Once he lit a match he ran down the driveway and threw it to the sprawling liquid. Toby didn't have a particular reason to, he just needed to run and hide, pretend everything was fine. Flames engulfed the concrete and fire ticked the grass and the underside of the unused car parked in the front. Light cut through the midnight dark. Toby nervously glared at the house once more.

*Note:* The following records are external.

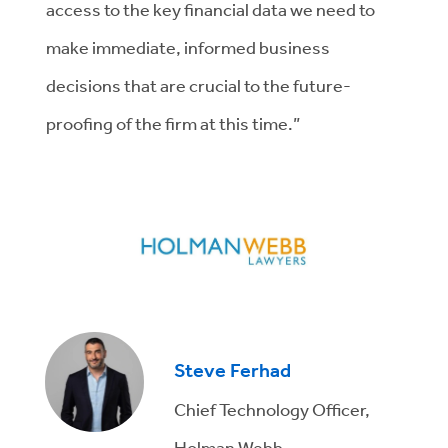
access to the key financial data we need to
make immediate, informed business
decisions that are crucial to the future-
proofing of the firm at this time.”
Steve Ferhad
Chief Technology Officer,
Holman Webb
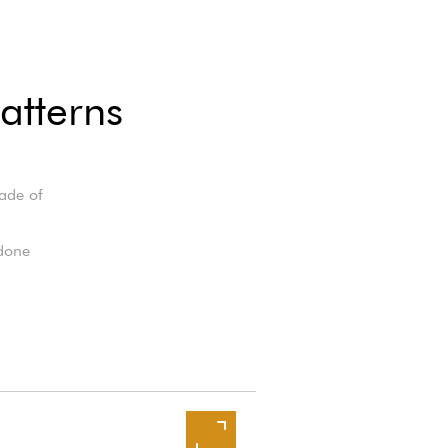
atterns
made of
 done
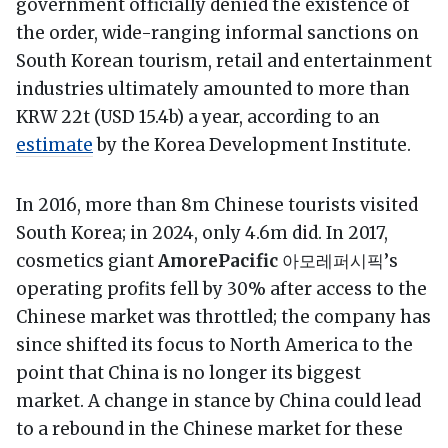
government officially denied the existence of
the order, wide-ranging informal sanctions on
South Korean tourism, retail and entertainment
industries ultimately amounted to more than
KRW 22t (USD 15.4b) a year, according to an
estimate
by the Korea Development Institute.
In 2016, more than 8m Chinese tourists visited
South Korea; in 2024, only 4.6m did. In 2017,
cosmetics giant
AmorePacific
아모레퍼시픽’s
operating profits fell by 30% after access to the
Chinese market was throttled; the company has
since shifted its focus to North America to the
point that China is no longer its biggest
market. A change in stance by China could lead
to a rebound in the Chinese market for these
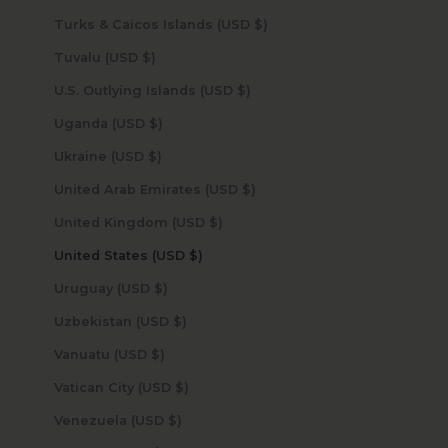
Turks & Caicos Islands (USD $)
Tuvalu (USD $)
U.S. Outlying Islands (USD $)
Uganda (USD $)
Ukraine (USD $)
United Arab Emirates (USD $)
United Kingdom (USD $)
United States (USD $)
Uruguay (USD $)
Uzbekistan (USD $)
Vanuatu (USD $)
Vatican City (USD $)
Venezuela (USD $)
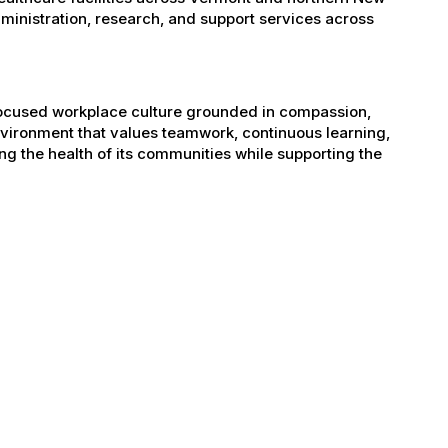
administration, research, and support services across
-focused workplace culture grounded in compassion,
nvironment that values teamwork, continuous learning,
g the health of its communities while supporting the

Then Toby ran into the trees as fast as he could, barely avoiding tripping over branches. He sprinted until his bare feet were cut and bruised from the natural debris of the forest. Toby collapsed onto the ground and wrapped his arms around himself, panting. His vision was fully unfocused. He crouched his body over his legs until his sweaty head touched the cold ground. Toby curled onto himself tight like he could shrink small enough to disappear. 

He gasped for breath but couldn't grab it from the air. Toby felt he could vomit bile. His heart pounded louder than the ambient night that surrounded him. Tears ran down his contemptible face. Toby kept whispering to himself, "It's over, I'm going to die, I'm gonna die," while he cradled his shaking body. He was sick, hysterical, and broken. His blood soaked, torn pajamas didn't provide warmth. Toby was covered in blood and damp mud and leaves. Toby murdered his father. Toby committed patricide and didn't feel any remorse. He laid there on the dirty forest ground with a worn backpack and a stolen hatchet and twitched and ticked into the dark forest.